Mentre l´area di disegno e progettazione, il simulatore e la galleria del vento sono decisamente particolari qui alla Red Bull, il settore produzione è invece identico a quello di Maranello. Le procedure, i meccanismi ma anche il clima lento, da artigianato di qualità, è lo stesso. «Si lavora 24 ore al giorno, qui, sette giorni sul sette, per produrre l´85 per cento dei pezzi che vengono montati in macchina». Inutile dire che il controllo di qualità è maniacale. C´è un reparto separato dagli altri che si avvale di strumenti meccanici e a ultrasuoni.

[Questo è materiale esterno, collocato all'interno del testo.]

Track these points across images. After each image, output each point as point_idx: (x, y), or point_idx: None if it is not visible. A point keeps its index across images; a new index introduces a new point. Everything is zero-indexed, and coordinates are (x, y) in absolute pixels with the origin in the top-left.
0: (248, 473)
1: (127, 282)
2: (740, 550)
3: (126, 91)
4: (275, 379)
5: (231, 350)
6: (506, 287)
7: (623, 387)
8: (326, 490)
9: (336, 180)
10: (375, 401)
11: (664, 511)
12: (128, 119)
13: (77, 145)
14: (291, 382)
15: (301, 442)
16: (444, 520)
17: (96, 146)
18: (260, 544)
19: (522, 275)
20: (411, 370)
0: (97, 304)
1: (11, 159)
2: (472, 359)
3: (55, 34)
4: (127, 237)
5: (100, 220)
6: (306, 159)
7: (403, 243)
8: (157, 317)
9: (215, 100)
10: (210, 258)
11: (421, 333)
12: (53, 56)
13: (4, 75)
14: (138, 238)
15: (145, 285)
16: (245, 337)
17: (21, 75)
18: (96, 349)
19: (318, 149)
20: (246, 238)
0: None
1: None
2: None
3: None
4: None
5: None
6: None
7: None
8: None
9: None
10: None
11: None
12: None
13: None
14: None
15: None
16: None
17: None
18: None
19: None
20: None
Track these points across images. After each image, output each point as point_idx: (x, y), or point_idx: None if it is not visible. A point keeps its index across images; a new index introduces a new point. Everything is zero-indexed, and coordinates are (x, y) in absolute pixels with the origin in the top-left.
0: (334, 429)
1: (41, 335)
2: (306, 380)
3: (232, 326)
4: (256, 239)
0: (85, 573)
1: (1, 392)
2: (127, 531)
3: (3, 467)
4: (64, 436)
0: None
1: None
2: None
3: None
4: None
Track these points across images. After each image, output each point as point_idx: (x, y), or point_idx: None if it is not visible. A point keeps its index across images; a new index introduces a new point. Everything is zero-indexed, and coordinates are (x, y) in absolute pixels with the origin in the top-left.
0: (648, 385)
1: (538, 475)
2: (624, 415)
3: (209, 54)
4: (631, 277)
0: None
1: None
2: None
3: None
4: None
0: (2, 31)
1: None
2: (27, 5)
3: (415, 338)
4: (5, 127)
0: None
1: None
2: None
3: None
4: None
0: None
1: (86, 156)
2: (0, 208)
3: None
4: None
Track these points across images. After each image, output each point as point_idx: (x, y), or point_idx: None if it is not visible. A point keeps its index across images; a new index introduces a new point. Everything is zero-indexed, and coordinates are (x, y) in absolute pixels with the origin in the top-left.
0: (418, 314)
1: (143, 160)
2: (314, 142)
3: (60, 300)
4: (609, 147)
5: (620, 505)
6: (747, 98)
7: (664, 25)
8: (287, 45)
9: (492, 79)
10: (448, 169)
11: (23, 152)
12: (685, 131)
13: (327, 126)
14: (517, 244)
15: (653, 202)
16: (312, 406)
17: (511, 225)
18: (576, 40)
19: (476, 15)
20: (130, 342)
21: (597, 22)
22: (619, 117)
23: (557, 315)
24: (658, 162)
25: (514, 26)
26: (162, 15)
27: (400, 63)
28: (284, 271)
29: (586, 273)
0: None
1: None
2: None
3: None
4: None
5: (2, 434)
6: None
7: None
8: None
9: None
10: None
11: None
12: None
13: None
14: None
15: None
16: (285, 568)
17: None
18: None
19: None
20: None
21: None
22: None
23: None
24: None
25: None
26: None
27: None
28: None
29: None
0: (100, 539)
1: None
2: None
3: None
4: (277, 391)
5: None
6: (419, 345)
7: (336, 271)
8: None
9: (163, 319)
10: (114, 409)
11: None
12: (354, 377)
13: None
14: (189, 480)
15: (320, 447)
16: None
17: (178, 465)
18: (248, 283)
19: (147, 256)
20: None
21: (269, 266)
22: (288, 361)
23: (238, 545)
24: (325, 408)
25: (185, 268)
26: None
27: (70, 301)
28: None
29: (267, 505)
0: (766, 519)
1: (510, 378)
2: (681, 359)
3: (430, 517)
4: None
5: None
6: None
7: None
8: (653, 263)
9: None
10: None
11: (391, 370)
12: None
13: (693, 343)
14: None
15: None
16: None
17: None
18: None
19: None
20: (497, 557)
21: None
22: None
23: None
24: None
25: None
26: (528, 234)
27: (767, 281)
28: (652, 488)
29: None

L´epicentro del motor sport
A dire il vero, però, strumenti meccanici e ultrasuoni, ce li hanno un po´ tutti i costruttori. Come del resto i simulatori, le gallerie del vento (salvo problemi estemporanei) e anche i biliardini. E così è inevitabile chiedersi quale sia il vero segreto del team che sta facendo la rivoluzione in F1. Horner ascolta la domanda, fa una pausa, poi indica con lo sguardo la finestra dietro il tecnigrafo. «Il segreto è questo spicchio di Inghilterra - sospira - Un territorio intimamente connesso con la F1. Qui ha sede la metà dei team. Ci siamo noi, McLaren, Mercedes, Force India, Renault, Lotus, Virgin, qui ci sono i team di Gp2 e Gp3, questo è l´epicentro del motor sport mondiale. Per questo i migliori ingegneri sono qui e qui vogliono restare. È una specie di argine naturale contro la fuga dei cervelli. E con i cervelli migliori si fanno le macchine più veloci».